_To do_
The word to find is "unsigned". Copy each line of the material that contains it.

# # # # #

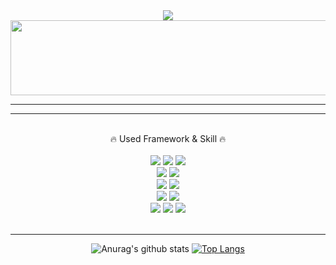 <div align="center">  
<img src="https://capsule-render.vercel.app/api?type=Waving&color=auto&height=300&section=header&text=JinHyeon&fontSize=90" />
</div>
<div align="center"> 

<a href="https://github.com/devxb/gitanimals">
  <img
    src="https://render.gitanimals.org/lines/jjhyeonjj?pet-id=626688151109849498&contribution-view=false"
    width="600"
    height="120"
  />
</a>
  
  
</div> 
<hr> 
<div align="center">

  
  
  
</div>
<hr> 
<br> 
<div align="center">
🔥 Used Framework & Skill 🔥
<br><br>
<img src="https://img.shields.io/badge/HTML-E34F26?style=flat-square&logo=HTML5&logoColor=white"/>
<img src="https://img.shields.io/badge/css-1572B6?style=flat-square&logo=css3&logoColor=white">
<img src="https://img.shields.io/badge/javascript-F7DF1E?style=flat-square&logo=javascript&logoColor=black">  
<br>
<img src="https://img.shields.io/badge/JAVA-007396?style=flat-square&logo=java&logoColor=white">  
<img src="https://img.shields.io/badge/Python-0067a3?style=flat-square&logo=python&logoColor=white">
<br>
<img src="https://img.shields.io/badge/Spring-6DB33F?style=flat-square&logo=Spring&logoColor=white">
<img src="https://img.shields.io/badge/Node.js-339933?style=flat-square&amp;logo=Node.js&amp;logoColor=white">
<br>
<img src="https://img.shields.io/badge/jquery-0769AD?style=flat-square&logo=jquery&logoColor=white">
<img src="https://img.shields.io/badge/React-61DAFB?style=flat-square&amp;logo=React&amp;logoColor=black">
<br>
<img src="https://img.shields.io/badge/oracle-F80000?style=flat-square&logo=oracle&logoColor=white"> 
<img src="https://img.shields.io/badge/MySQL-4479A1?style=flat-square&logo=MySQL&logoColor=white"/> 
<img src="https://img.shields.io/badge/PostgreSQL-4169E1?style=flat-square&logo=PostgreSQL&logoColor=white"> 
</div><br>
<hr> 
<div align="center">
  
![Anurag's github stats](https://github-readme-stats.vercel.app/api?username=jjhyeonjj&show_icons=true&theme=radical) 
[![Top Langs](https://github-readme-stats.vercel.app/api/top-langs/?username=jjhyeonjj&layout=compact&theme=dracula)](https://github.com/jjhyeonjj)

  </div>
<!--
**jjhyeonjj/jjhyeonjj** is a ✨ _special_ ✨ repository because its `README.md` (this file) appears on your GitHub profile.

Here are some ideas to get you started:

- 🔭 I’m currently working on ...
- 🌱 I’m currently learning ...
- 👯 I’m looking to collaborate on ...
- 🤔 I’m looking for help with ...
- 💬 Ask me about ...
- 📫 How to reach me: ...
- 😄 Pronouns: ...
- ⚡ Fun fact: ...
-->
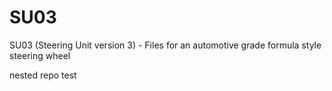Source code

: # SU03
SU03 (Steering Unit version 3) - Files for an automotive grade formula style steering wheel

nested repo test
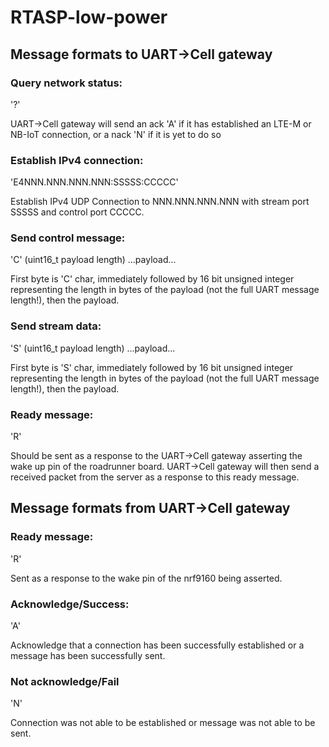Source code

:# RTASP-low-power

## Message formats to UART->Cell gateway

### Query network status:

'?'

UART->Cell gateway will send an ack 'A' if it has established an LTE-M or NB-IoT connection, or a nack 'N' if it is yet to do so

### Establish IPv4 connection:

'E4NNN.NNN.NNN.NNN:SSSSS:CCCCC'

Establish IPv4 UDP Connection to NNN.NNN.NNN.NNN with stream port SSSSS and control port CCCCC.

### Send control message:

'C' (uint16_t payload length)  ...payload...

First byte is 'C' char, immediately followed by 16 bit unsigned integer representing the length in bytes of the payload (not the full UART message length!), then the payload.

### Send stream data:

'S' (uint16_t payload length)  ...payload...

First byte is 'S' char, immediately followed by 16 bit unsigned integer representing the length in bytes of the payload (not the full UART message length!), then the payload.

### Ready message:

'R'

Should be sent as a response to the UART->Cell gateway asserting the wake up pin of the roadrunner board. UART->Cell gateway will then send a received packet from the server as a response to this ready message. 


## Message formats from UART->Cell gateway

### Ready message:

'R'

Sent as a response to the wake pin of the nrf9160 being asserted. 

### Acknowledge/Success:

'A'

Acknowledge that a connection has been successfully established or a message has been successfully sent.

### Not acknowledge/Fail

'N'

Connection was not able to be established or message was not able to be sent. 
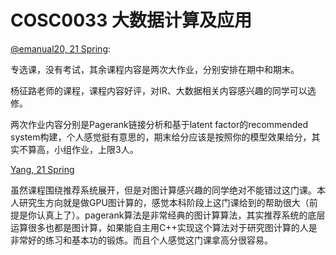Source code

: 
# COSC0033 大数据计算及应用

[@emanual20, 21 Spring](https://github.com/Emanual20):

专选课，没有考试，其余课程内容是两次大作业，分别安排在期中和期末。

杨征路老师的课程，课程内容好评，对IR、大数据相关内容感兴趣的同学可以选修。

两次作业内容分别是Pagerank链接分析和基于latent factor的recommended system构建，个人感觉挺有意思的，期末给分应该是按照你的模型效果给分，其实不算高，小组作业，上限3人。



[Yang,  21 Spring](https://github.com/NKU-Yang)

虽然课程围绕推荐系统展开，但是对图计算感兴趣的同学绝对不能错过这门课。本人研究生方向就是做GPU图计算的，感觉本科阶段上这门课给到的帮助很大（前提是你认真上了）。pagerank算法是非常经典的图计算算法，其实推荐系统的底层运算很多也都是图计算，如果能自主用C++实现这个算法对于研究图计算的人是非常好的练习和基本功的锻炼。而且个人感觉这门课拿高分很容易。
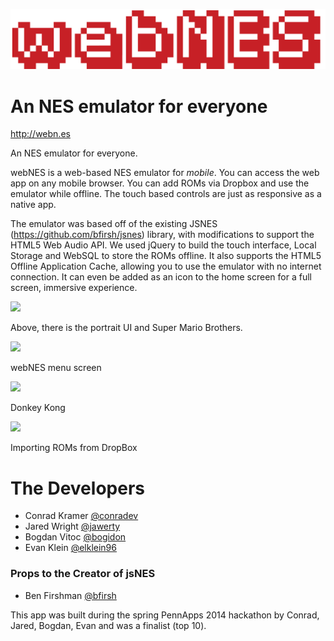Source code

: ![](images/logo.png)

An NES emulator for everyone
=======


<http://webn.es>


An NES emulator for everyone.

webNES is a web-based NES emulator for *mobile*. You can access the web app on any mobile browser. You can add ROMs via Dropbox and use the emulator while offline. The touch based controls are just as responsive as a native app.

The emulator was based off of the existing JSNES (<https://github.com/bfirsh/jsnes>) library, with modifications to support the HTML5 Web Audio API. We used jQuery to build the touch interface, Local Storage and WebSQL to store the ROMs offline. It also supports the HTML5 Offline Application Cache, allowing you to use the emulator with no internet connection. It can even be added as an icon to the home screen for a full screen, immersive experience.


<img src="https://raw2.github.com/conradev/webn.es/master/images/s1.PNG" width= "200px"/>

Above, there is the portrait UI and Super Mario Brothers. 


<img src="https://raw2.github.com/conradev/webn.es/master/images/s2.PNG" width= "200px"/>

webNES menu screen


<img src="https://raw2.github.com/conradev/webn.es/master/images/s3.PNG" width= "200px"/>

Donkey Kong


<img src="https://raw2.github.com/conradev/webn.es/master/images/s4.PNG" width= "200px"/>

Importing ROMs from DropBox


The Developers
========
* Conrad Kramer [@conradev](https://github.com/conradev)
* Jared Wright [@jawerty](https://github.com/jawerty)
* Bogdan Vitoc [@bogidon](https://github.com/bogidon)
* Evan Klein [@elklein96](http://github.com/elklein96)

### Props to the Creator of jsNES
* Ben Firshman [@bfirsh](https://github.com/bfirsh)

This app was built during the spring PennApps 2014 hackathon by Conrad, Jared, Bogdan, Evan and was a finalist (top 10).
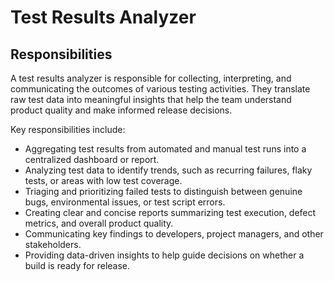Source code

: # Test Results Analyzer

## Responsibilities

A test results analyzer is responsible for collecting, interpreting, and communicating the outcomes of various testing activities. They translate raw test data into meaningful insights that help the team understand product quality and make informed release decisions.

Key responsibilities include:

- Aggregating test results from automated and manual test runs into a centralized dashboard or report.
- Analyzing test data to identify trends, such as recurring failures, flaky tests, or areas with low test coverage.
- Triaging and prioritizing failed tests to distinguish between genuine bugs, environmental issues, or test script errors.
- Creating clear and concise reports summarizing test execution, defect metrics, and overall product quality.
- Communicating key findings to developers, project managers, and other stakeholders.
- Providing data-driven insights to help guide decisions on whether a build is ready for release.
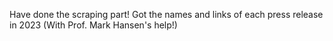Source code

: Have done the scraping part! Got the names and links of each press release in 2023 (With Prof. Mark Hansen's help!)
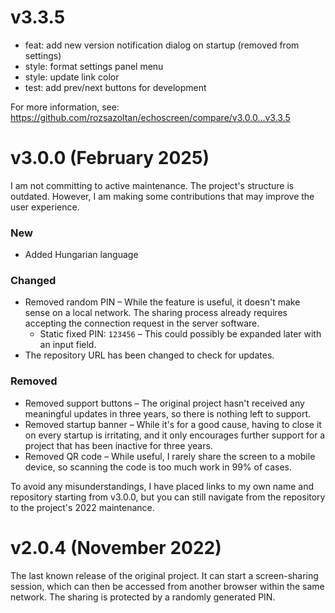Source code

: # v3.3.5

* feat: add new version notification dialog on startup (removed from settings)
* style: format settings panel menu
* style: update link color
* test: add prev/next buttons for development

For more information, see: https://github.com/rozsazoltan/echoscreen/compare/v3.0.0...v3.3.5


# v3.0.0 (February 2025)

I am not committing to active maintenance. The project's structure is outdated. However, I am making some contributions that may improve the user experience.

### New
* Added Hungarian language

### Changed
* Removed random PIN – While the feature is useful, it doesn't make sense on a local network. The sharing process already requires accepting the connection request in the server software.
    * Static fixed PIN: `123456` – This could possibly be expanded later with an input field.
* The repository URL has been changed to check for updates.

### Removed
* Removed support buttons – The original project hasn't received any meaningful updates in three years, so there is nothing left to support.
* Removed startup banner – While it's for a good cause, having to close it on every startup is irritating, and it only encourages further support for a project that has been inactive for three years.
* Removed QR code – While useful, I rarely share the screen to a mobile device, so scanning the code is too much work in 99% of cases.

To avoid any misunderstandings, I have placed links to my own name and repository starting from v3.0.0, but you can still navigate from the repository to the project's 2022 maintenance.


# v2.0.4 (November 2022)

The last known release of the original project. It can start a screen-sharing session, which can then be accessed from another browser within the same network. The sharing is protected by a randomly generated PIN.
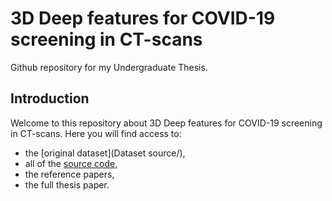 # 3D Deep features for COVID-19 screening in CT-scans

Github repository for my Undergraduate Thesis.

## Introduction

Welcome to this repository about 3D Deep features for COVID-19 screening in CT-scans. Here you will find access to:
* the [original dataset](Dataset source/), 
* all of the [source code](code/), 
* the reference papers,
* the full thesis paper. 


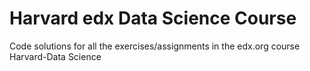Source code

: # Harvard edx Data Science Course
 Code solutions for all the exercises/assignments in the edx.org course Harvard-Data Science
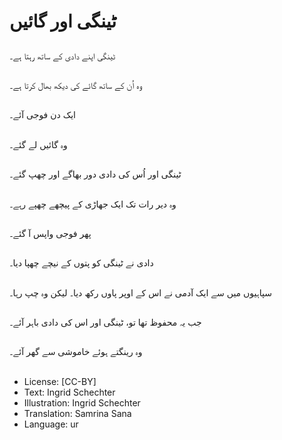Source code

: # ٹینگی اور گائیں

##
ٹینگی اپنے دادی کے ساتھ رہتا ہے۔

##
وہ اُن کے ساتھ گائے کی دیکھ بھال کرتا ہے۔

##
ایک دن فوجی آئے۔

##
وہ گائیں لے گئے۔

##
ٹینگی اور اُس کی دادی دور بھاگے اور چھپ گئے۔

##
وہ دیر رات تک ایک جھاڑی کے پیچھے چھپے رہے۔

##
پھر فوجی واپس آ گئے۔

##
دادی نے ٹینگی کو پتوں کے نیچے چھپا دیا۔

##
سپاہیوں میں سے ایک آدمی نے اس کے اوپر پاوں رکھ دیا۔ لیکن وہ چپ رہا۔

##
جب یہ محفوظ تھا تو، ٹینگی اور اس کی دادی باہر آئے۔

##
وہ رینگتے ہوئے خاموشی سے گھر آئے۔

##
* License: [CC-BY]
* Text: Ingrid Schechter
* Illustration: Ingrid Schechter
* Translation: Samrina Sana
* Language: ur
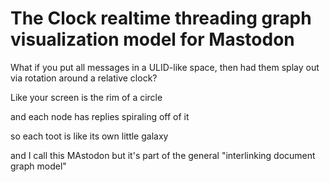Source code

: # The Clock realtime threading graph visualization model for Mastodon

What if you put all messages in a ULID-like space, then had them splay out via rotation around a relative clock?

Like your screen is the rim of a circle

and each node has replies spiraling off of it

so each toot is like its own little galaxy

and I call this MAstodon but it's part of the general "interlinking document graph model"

# # # # #

_Result_
First byte is 'C' char, immediately followed by 16 bit unsigned integer representing the length in bytes of the payload (not the full UART message length!), then the payload.
First byte is 'S' char, immediately followed by 16 bit unsigned integer representing the length in bytes of the payload (not the full UART message length!), then the payload.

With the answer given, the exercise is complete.